Learning Mandarin could be just the job
Hong Kong students who say it is a burden having to learn the language should look at the opportunities that lie ahead
It is truly bizarre for some university students in Hong Kong to think it’s an unjustified burden to make them achieve a degree of fluency in Mandarin. And there are even scholars who support them.
Let’s leave aside the pro- and anti-mainland politics and just ask, is having a language requirement unreasonable at a university?
My background is in history and philosophy. In my days in North America, we needed an additional language to graduate in philosophy, which usually meant German or French. It was the same with history. I think it’s the same today.
If you studied Chinese politics or history, Mandarin was a must. Every China specialist, those with a PhD in the field anyway, I have ever come across in Canada and the US speaks Mandarin; the only ones who also know Cantonese come from Hong Kong. However, Mandarin was and is the professional language.

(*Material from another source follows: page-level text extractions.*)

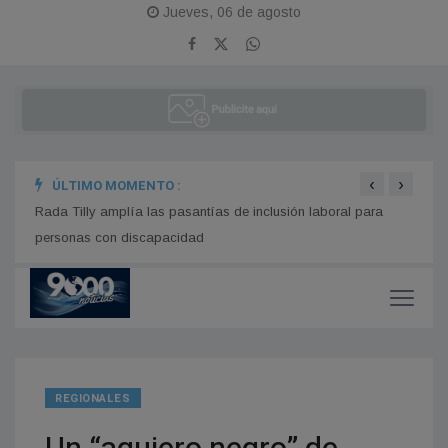
Jueves, 06 de agosto
‹
›
ÚLTIMO MOMENTO :
Rada Tilly amplía las pasantías de inclusión laboral para
De oc
personas con discapacidad
Penín
REGIONALES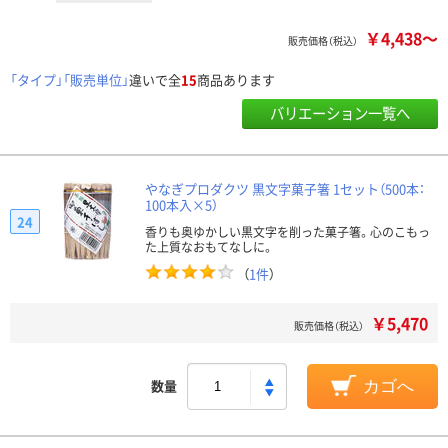
￥4,438～
販売価格（税込）
「タイプ」「販売単位」
違いで全
15
商品あります
バリエーション一覧へ
やなぎプロダクツ 黒文字菓子箸 1セット（500本：
100本入×5）
24
香りも奥ゆかしい黒文字を削った菓子箸。心のこもっ
た上質なおもてなしに。
（
1件
）
￥5,470
販売価格（税込）
数量
カゴへ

When I became a reporter, I met foreign diplomats and business executives working in Hong Kong and the mainland. For most of them, learning some Mandarin was a priority, though knowing a bit of Cantonese was nice too.
Like it or not, for the whole world, from Donald Trump’s granddaughter and Facebook’s Mark Zuckerberg to students at Hong Kong’s international schools, learning Chinese means learning Mandarin. More than 160,000 registered students are learning Mandarin in Britain. More than 600 British primary and secondary schools offer Mandarin classes, making it the second most popular foreign language taught at school.
Imagine the awkwardness: a Brit speaks to you in Mandarin and you reply in Chinglish.
Still, you may argue that even if an extra language requirement is reasonable, it doesn’t have to be Mandarin. Isn’t English good enough? It is, after all, one of Hong Kong’s official languages. That was what Baptist University student union president Lau Tsz-kei argued in an RTHK debate. “English is the international language, you can get by with it in many countries,” he said. “Mandarin is only good in China.”
But we are not in other countries; we are in China. Don’t get me wrong; I think students should master both Mandarin and English.